**HOW TO COMPLETE THIS TASK**
Reproduce the material from its beginning through the line containing "I have received", swapping "carrier" for "postman" and keeping everything else unchanged. Omit the pictures.

___ SOURCE RECORDS

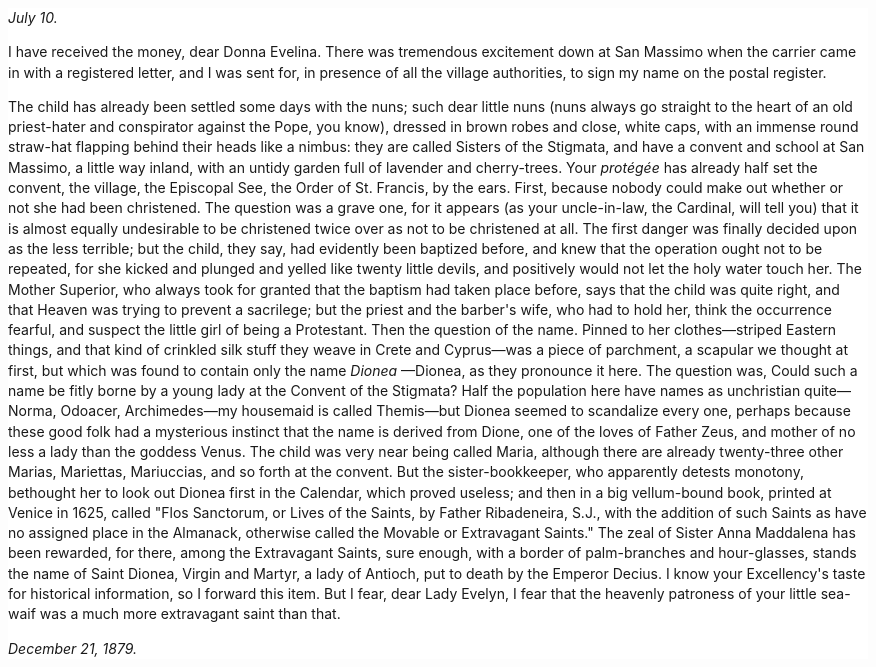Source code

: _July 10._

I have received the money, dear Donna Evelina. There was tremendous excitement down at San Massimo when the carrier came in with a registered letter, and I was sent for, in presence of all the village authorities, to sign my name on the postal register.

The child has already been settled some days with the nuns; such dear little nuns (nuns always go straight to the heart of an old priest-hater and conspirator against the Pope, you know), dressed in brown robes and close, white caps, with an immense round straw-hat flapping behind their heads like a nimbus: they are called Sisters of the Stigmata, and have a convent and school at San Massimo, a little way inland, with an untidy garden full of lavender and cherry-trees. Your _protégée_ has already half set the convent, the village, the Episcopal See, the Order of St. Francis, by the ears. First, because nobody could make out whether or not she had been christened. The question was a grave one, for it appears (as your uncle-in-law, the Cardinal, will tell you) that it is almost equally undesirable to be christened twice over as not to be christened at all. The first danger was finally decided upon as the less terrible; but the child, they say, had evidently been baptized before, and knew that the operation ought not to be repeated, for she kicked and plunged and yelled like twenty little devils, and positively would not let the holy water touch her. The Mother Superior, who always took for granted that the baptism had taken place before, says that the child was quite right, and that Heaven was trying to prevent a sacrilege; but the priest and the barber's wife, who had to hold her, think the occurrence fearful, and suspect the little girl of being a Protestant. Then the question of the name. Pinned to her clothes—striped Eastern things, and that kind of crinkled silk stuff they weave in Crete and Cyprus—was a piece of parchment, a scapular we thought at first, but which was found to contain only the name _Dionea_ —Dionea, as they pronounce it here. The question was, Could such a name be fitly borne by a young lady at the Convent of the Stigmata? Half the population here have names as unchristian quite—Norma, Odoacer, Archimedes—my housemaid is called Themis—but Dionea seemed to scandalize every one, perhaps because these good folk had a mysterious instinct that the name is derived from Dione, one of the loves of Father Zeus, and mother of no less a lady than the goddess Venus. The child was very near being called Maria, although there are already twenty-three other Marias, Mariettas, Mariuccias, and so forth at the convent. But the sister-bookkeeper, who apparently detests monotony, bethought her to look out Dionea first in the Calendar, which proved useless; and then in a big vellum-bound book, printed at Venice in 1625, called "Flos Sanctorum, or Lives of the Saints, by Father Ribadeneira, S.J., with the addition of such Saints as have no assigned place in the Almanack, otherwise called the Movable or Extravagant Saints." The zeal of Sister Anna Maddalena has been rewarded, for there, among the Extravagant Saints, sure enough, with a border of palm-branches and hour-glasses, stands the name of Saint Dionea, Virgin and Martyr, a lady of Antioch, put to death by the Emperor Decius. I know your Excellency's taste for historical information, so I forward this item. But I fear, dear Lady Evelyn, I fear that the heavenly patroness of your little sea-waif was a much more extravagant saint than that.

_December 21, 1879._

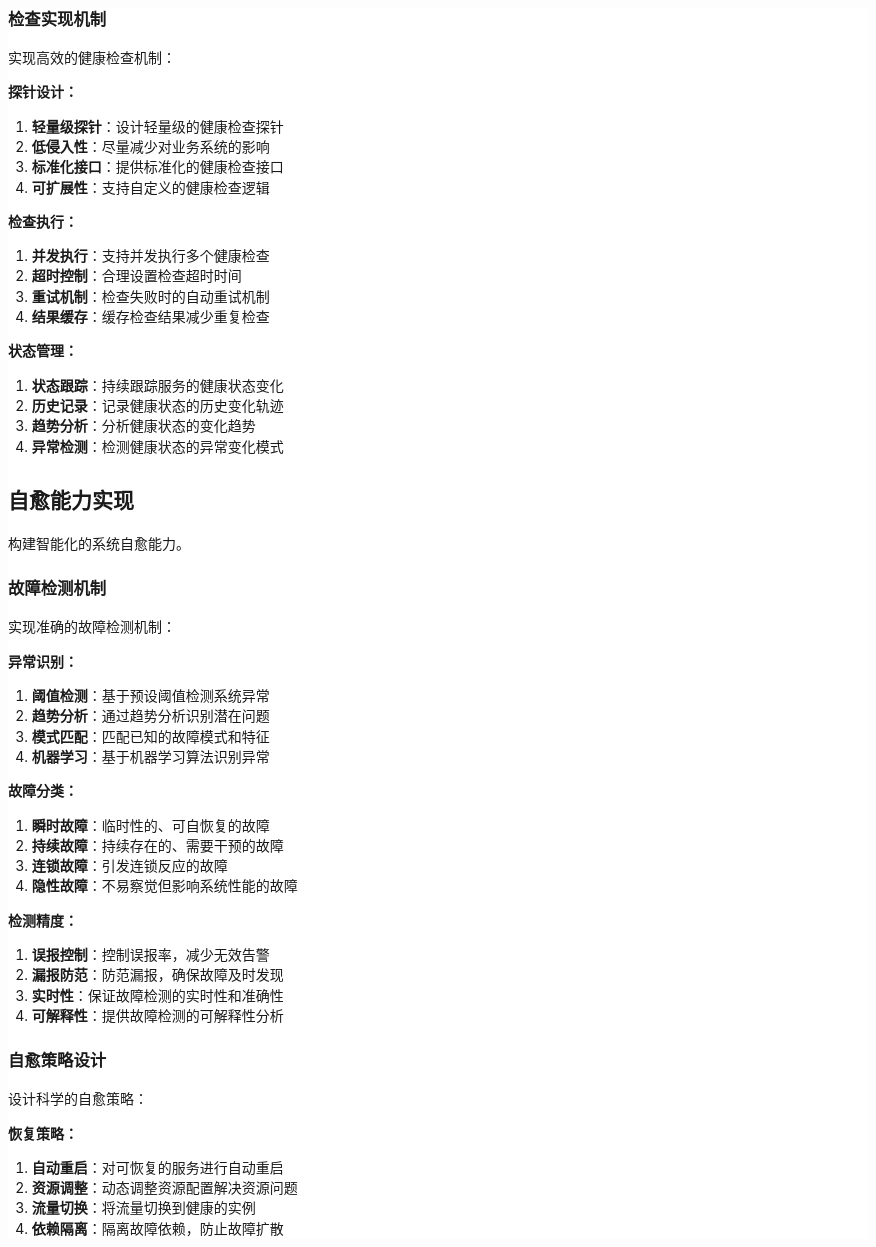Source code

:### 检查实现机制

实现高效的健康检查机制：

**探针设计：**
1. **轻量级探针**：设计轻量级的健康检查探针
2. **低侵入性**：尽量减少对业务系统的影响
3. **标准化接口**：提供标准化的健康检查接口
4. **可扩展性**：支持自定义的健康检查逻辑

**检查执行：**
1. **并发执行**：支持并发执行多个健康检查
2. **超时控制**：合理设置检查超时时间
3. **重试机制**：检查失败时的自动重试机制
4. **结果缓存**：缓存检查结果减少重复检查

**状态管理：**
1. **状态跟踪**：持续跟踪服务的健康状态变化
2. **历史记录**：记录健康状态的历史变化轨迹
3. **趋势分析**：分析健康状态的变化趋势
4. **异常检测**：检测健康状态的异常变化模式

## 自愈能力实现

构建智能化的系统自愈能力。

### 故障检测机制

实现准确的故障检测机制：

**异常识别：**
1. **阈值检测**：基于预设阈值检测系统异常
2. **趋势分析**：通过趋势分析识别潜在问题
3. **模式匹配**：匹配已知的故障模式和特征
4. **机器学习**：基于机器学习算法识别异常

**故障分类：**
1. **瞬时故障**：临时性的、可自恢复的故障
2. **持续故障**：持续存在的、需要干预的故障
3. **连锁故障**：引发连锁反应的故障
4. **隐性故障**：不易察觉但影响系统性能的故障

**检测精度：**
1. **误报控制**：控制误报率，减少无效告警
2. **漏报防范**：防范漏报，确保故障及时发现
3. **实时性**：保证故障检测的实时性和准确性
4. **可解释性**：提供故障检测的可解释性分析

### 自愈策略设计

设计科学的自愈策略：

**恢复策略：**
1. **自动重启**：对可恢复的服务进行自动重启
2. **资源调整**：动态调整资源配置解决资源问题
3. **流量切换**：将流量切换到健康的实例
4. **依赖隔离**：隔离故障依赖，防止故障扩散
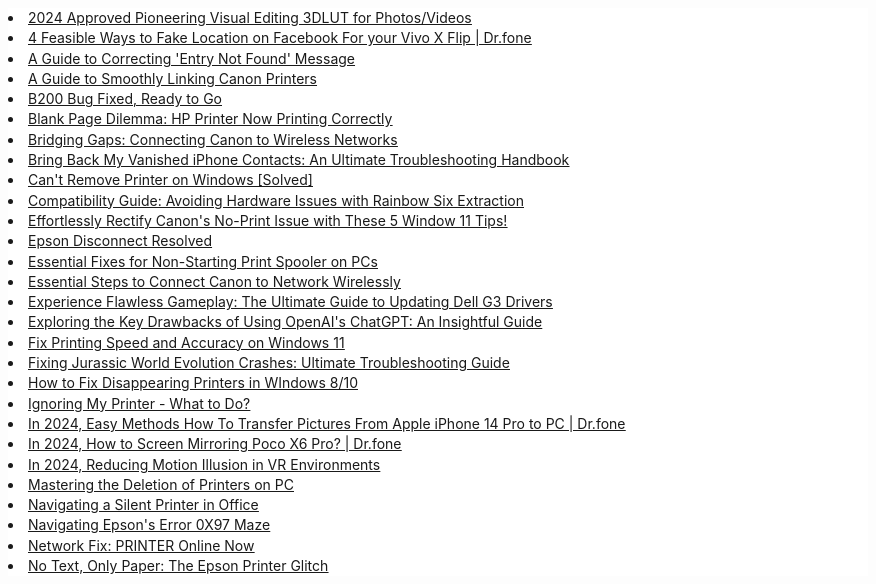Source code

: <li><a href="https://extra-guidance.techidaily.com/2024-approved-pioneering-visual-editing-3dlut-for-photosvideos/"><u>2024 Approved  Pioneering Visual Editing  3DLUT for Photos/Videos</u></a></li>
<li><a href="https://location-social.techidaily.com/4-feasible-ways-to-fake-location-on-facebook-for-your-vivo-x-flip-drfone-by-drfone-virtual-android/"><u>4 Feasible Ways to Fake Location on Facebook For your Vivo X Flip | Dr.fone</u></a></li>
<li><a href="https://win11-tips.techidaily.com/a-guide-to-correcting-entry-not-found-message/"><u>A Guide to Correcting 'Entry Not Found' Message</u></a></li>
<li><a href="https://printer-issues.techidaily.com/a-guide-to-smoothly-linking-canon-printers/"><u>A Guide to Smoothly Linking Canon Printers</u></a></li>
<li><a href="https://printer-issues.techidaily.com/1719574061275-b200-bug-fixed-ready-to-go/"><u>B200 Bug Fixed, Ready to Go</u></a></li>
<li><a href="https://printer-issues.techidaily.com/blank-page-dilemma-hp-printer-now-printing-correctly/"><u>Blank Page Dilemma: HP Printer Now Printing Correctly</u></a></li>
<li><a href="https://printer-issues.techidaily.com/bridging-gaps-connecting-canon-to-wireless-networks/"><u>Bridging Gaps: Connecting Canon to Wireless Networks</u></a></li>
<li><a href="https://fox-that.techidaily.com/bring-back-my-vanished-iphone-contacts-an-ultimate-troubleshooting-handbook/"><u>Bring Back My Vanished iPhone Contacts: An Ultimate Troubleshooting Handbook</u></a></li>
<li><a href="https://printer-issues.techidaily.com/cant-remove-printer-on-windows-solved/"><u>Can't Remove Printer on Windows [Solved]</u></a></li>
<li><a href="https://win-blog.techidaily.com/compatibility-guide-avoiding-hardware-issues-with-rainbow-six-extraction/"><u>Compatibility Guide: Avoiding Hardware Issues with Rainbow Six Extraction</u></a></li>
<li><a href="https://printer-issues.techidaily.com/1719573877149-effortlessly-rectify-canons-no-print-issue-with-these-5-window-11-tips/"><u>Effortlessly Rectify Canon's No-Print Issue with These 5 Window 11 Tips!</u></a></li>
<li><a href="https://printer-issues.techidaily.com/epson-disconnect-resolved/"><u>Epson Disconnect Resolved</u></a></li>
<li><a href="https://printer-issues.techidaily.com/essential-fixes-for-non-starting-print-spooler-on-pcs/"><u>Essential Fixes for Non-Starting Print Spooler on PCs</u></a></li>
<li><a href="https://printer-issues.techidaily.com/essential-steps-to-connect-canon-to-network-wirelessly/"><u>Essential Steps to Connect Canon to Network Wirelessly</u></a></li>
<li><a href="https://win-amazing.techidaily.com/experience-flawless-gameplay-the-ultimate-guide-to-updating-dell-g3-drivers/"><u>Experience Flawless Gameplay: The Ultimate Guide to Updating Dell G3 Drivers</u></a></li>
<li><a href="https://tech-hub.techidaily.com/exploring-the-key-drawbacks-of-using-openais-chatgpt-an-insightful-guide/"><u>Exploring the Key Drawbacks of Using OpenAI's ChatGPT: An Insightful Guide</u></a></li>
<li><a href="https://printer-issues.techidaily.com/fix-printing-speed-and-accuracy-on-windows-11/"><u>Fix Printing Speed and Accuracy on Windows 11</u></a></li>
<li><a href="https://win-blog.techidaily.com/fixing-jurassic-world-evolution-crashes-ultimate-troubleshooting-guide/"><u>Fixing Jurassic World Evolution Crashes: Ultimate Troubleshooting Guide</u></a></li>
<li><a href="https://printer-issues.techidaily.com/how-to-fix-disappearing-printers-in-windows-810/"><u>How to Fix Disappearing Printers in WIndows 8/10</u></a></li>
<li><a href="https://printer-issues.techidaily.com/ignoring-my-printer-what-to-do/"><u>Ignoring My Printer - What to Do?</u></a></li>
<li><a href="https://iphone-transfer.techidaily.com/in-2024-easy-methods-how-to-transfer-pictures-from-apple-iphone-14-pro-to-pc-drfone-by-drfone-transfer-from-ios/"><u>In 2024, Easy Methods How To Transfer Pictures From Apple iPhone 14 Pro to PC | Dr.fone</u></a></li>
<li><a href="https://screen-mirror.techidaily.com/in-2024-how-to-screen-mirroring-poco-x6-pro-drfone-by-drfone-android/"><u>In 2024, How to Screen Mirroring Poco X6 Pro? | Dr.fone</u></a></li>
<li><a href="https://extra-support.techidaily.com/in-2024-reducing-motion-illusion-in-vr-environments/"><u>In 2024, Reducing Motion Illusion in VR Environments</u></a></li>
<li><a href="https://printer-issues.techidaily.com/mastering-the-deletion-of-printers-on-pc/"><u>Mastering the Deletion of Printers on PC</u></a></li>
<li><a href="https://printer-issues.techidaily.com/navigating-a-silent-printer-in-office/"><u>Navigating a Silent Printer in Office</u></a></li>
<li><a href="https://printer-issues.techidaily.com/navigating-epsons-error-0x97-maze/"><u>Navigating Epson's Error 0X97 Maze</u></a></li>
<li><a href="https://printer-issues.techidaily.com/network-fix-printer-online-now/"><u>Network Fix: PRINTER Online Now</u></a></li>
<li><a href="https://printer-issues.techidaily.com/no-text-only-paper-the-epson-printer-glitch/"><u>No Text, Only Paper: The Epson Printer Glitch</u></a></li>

______

**EXERCISE ANSWER**
Source code

: _July 10._

I have received the money, dear Donna Evelina. There was tremendous excitement down at San Massimo when the postman came in with a registered letter, and I was sent for, in presence of all the village authorities, to sign my name on the postal register.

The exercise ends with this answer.